Mon vision board, c'est ce à quoi j'aspire et ce que je veux améliorer. J'ai à cœur de pousser plus loin mon engagement dans le zéro-déchet, de lire plus, de m'améliorer en pole dance car j'ai vraiment accroché à la discipline (sans mauvais jeu de mot), de voyager, et bien entendu de trouver un travail qui me fasse vibrer. Voilà ce vers quoi je veux tendre.

Et puis il y a ma bucket list. C'est une liste de toutes ces choses que je veux faire mais que je n'ai pas encore eu le courage de réaliser. La liste de tous ces objectifs que j'ai pour moi en 2020. Et une fois que cette liste a été écrite, j'ai compris qu'il ne dépendait plus que de moi d'en cocher les cases. Alors j'ai commencé à être beaucoup plus proactive, parce que je voulais réaliser ces rêves. Je suis véritablement passée à l'action parce que c'était à moi de créer l'opportunité.

Alors j'ai sollicité ma mairie et tout mon réseau pour organiser une cleanwalk. Je me suis inscrite comme bénévole à la maison des associations de ma ville. Je me suis noté les dates d'examen pour le DELE (diplôme d'espagnol) dans mon agenda. J'ai repris contact avec des amis perdus de vue. J'ai compris que je voulais vivre des choses, et que c'était à moi de me sortir les doigts pour rendre ces choses possibles parce que personne d'autre ne le ferait à ma place.

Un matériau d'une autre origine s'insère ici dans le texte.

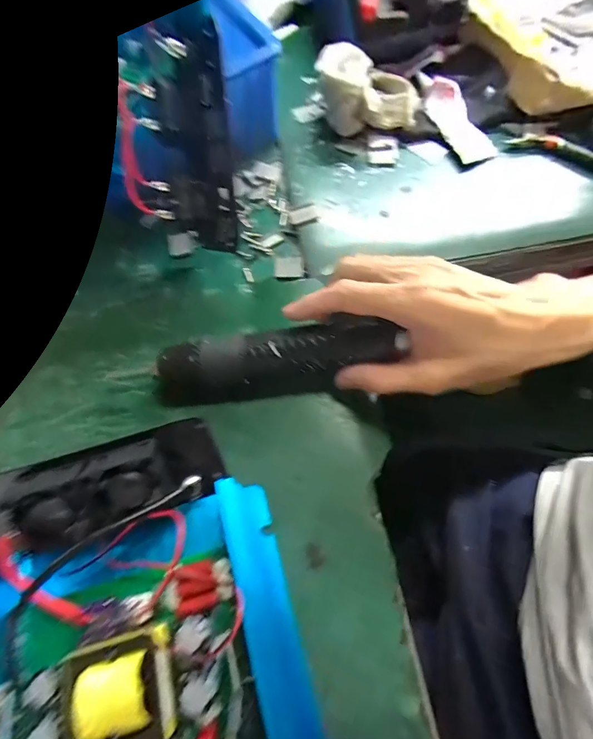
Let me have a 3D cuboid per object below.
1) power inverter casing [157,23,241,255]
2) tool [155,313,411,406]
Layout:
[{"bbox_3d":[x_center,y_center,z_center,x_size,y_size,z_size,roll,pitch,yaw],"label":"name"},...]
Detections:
[{"bbox_3d":[-0.068,-0.153,0.269,0.044,0.132,0.018,-1,26,2],"label":"power inverter casing"},{"bbox_3d":[-0.015,-0.006,0.260,0.162,0.032,0.038,-10,67,3],"label":"tool"}]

Je ne subis plus le chômage

Mon état d'esprit a beaucoup évolué ces deux derniers mois. Bien entendu que j'espère me sortir du chômage rapidement, et bien sûr je continue de postuler régulièrement. Mais je ne subis plus le chômage. Je le remercie pour tout le temps qu'il m'offre et ce que cela me permet d'accomplir.

Surtout, ce temps qui m'est offert me permet de réfléchir. De prendre du recul sur de nombreux sujets. Et je peux affirmer que c'est dans ma situation de chômage actuelle que je suis plus reconnaissante que je n'aie été de toute ma vie. Je me rends compte de la chance que j'ai de pouvoir seulement écrire ces lignes, et j'y consacrerai un prochain article car il y a beaucoup à dire.

Croyez en vos rêves, et à vous de leur donner vie.